Al llegar al bar nos sentamos en la barra.
—Yassir, dos cañas para empezar porque hoy invita aquí la
amiga.
Levanté las cejas y puse cara de conformista.
Yassir nos trajo las cañas. Brindamos y bebimos, luego él
dejó el vaso de nuevo en la barra y me cogió por las rodillas.
—Elvi, me ha llamado Claudio.
Claudio Caselles. Claudio fue uno de nuestros profesores
en el máster en el que todos nos conocimos. Un hombre peculiar que pronto hizo
buenas migas con Enrique, tan buenas que terminaron liándose, supuestamente fue
un secreto pero nosotros cuatro (Darío, Bea, Ernesto y yo) lo sabíamos, y sí,
nos sorprendió y mucho, y no porque fuera nuestro profesor ni porque le llevara
23 años ni porque estuviera casado, sino porque lo estaba con una mujer. La historia
me pareció tan rocambolesca desde el principio que nunca quise saber demasiado.
Escuchaba el eco de Bea que con el tiempo me contó que estuvieron juntos algo
más de dos años. Claudio siguió casado con su mujer hasta que tuvo otro affaire
con otro estudiante bastante menos discreto que Enrique y fue todo un escándalo
en la universidad. Así que para evitar el escarnio público, se mudó a Francia y
desde hacía 6 años daba clases en la Universidad de Poitiers. De su mujer nadie
sabe nada.
No dije nada. Dejé mi caña sobre la barra también y me
dispuse a escuchar.
—Hace tres años que dirige el grupo teatral
universitario. Hacen cosas, lleva un par de montajes muy premiados a nivel
nacional. —Me miró, sabía que quería comprobar si aquello me estaba
impresionando o no, no lo hacía—. Es bueno, Elvi. Claudio siempre fue
bueno.
—Sí, lo es. —Sí, lo era, pero qué quería.

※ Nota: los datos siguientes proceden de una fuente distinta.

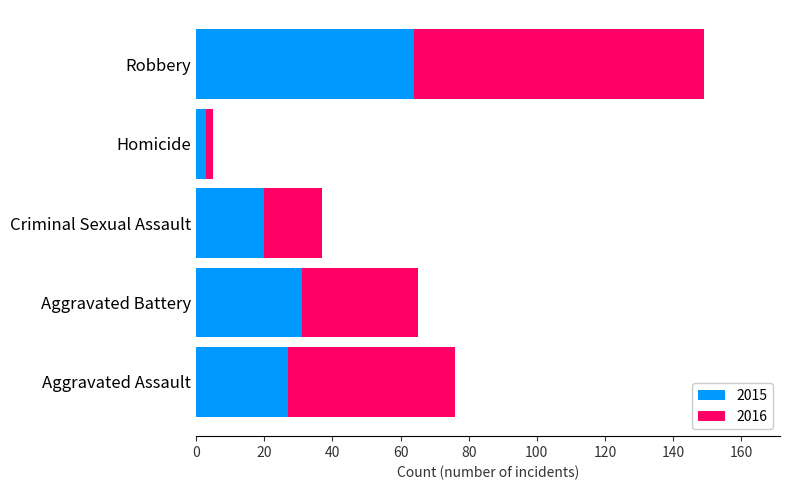

What is the sum of all 2015 values?

145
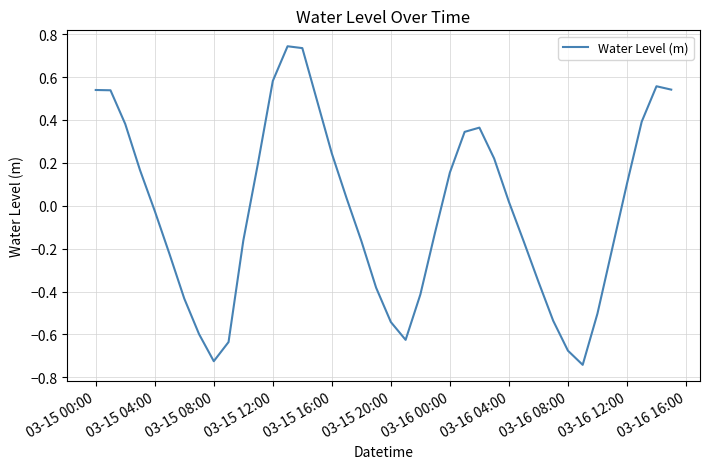

What is the difference between the maximum and minimum values?

1.5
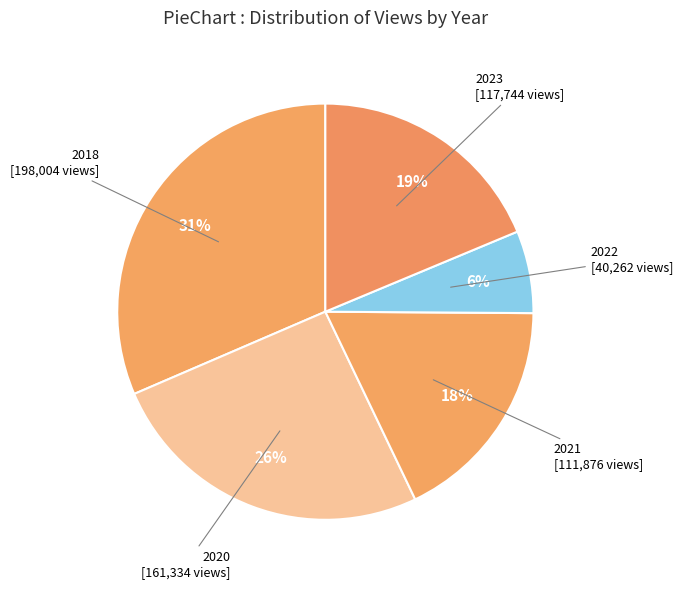

Is the sum of 2020 and 2021 greater than half?

No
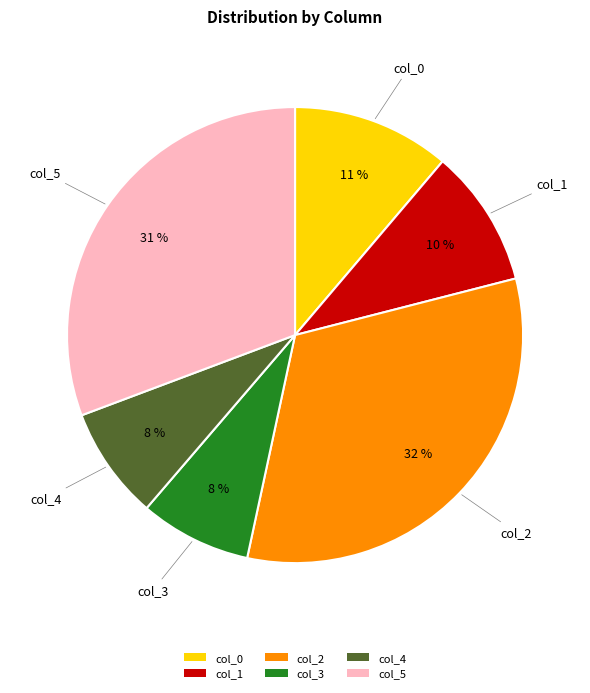

Is it true that col_2 is 39% of the pie?

False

—Quiere que vaya a Poitiers, quiere montar mis obras.
—Bien, envíaselas.
—No, cuenta conmigo para la dirección, quiere que esté
allí. ¿Qué hago, Elvi?
Y ahí estaba la pregunta.
Volví a coger la caña y pegué un sorbo. Lo miré.
—Enrique, sabes por qué quiere que vayas, lo sabes. Bien,
pues si estás conforme vete, pero que te quede muy claro que lo de tus obras es
una excusa. No las va a montar, no te quiere para eso.
Enrique bajó la cabeza, resopló. Tardó en contestar.
—¿Por qué eres así? Tan sucia.
Dejé la caña en la barra otra vez. Parpadeé con lentitud.
—Enrique…
—Eres una puta envidiosa que no soporta que los demás
salgamos adelante.
—Está bien. Yassir, ¿me cobras, por favor?
Me agarró del brazo y se acercó a mi oído.
—Te jode no ser la única a la que valoren sus textos. Te
jode que hoy no hablemos solo de ti y de tus putos ojeadores de mierda. No
soportas que te quiten luz, amargada.
Me zafé con rabia.
—Son dos euros, amiga.
Abrí el bolso y de la cartera saqué una moneda de dos
euros.
—Toma, gracias. —La cogió y se fue al final de la barra.
Me giré y miré a Enrique—. ¿Por qué no te pegas un tiro en la frente?
—Lo haré después de verte colgada de una viga.
Me coloqué el bolso al hombro y salí del bar.